## Assignment
Reproduce verbatim every line of text in the records below, omitting the pictures from your answer.
(Listed records)
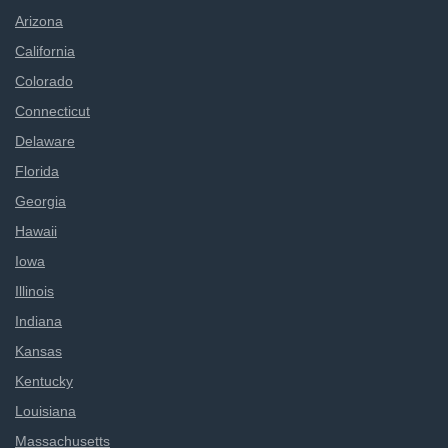
Arizona
California
Colorado
Connecticut
Delaware
Florida
Georgia
Hawaii
Iowa
Illinois
Indiana
Kansas
Kentucky
Louisiana
Massachusetts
(End Listed records)
## Written solution
Arizona
California
Colorado
Connecticut
Delaware
Florida
Georgia
Hawaii
Iowa
Illinois
Indiana
Kansas
Kentucky
Louisiana
Massachusetts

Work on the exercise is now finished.